[ASSIGNED TASK] Every line of the listing is returned unchanged, and every picture is dropped.

[DATA SUPPLIED]
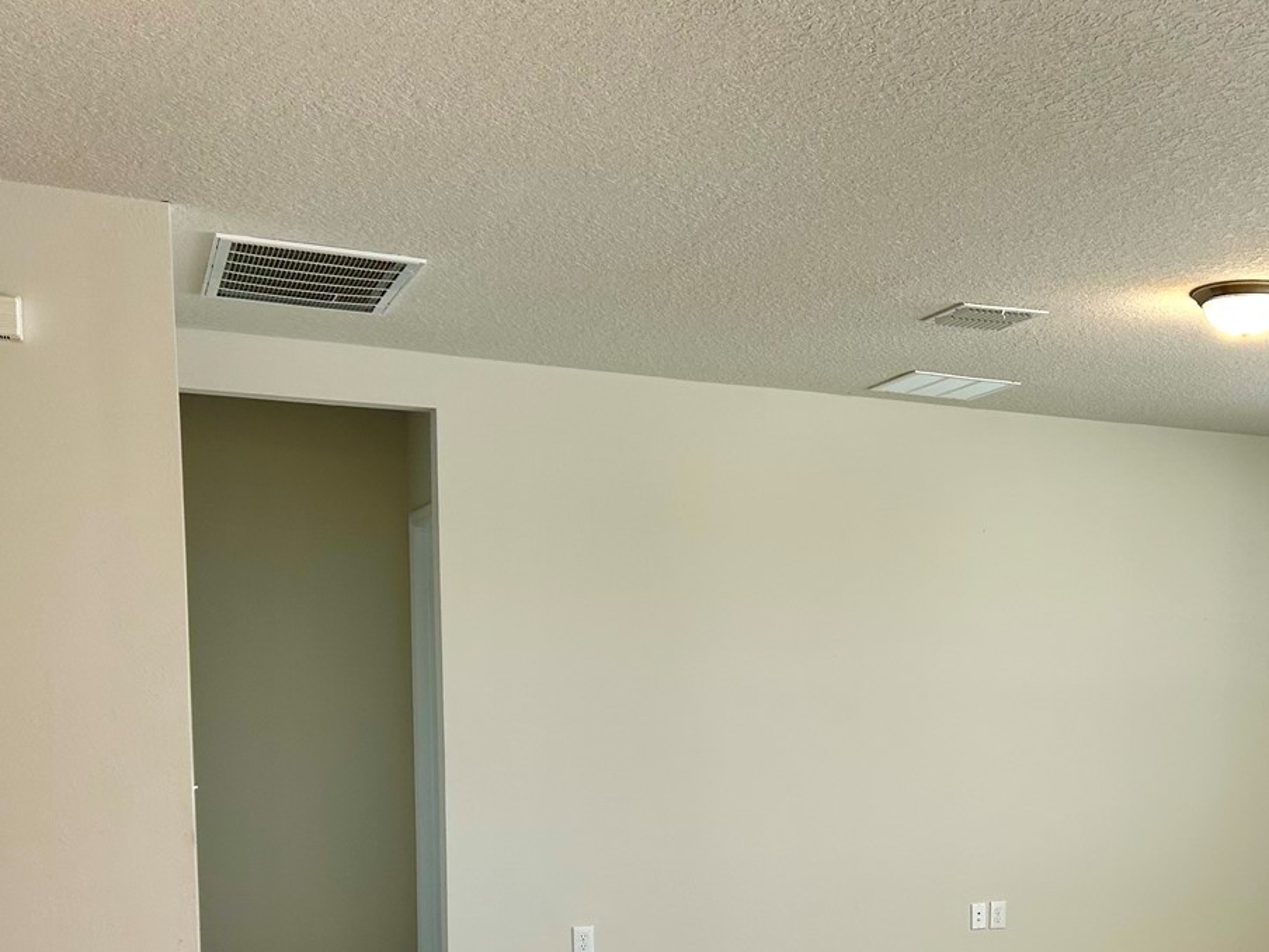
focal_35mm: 46
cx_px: 1033
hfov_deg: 39.5
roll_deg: +0.1
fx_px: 1686
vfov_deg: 30.4
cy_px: 814
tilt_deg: -4.3
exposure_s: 1/120
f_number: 1.5
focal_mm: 5.7
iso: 50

[RESPONSE FOR THIS EXERCISE]
focal_35mm: 46
cx_px: 1033
hfov_deg: 39.5
roll_deg: +0.1
fx_px: 1686
vfov_deg: 30.4
cy_px: 814
tilt_deg: -4.3
exposure_s: 1/120
f_number: 1.5
focal_mm: 5.7
iso: 50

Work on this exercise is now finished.